What volume (in milliliters) of 0.355 M aqueous ammonia, NH3, could be made from 19.9 mL of concentrated aqueous ammonia (15.0 M)?
(atomic masses: N = 14.01, H = 1.008)
mL1 x M1 = mL2 x M2
Substitute.
mL1 x 0.355M = 19.9 mL x 15.0M
Solve for mL1
840.845
To find the volume of a 0.355 M solution of NH3 that can be made from 19.9 mL of a 15.0 M solution, we can use the concept of dilution.
The formula for dilution is:
M1V1 = M2V2,
where M1 is the initial concentration, V1 is the initial volume, M2 is the final concentration, and V2 is the final volume.
In this case:
M1 = 15.0 M (concentrated aqueous ammonia)
V1 = 19.9 mL (the initial volume of concentrated ammonia)

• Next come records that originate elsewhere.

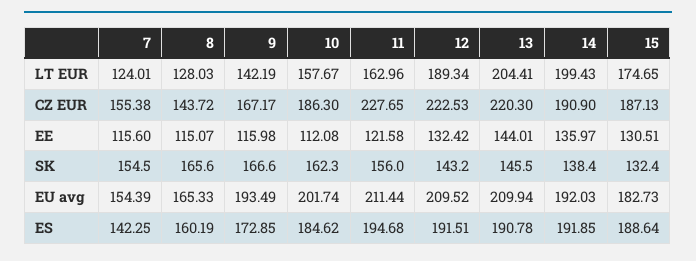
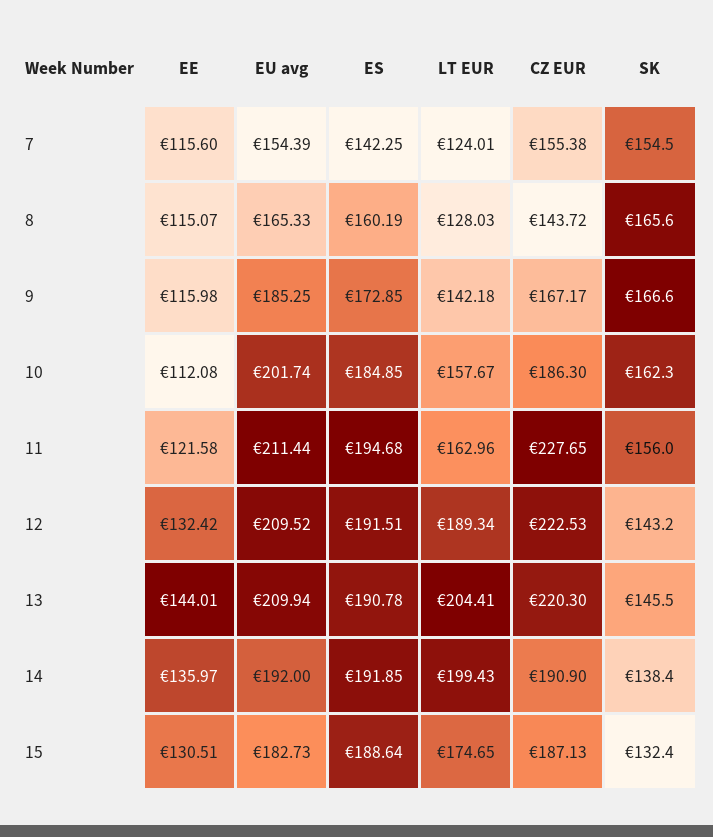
  {
    "7": {
      "LT EUR": 124.01,
      "CZ EUR": 155.38,
      "EE": 115.6,
      "SK": 154.5,
      "EU avg": 154.39,
      "ES": 142.25
    },
    "8": {
      "LT EUR": 128.03,
      "CZ EUR": 143.72,
      "EE": 115.07,
      "SK": 165.6,
      "EU avg": 165.33,
      "ES": 160.19
    },
    "9": {
-     "LT EUR": 142.19,
+     "LT EUR": 142.18,
      "CZ EUR": 167.17,
      "EE": 115.98,
      "SK": 166.6,
-     "EU avg": 193.49,
+     "EU avg": 185.25,
      "ES": 172.85
    },
    "10": {
      "LT EUR": 157.67,
      "CZ EUR": 186.3,
      "EE": 112.08,
      "SK": 162.3,
      "EU avg": 201.74,
-     "ES": 184.62
+     "ES": 184.85
    },
    "11": {
      "LT EUR": 162.96,
      "CZ EUR": 227.65,
      "EE": 121.58,
      "SK": 156,
      "EU avg": 211.44,
      "ES": 194.68
    },
    "12": {
      "LT EUR": 189.34,
      "CZ EUR": 222.53,
      "EE": 132.42,
      "SK": 143.2,
      "EU avg": 209.52,
      "ES": 191.51
    },
    "13": {
      "LT EUR": 204.41,
      "CZ EUR": 220.3,
      "EE": 144.01,
      "SK": 145.5,
      "EU avg": 209.94,
      "ES": 190.78
    },
    "14": {
      "LT EUR": 199.43,
      "CZ EUR": 190.9,
      "EE": 135.97,
      "SK": 138.4,
-     "EU avg": 192.03,
+     "EU avg": 192,
      "ES": 191.85
    },
    "15": {
      "LT EUR": 174.65,
      "CZ EUR": 187.13,
      "EE": 130.51,
      "SK": 132.4,
      "EU avg": 182.73,
      "ES": 188.64
    }
  }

M2 = 0.355 M (desired final concentration of NH3)
V2 = ? (the final volume we are trying to find)
Plugging these values into the formula, we get:
(15.0 M)(19.9 mL) = (0.355 M)(V2)
Dividing both sides by 0.355 M, we find:
V2 = (15.0 M)(19.9 mL) / 0.355 M
Now we can calculate V2:
V2 ≈ 840 mL
Therefore, approximately 840 mL of 0.355 M aqueous ammonia can be made from 19.9 mL of concentrated aqueous ammonia.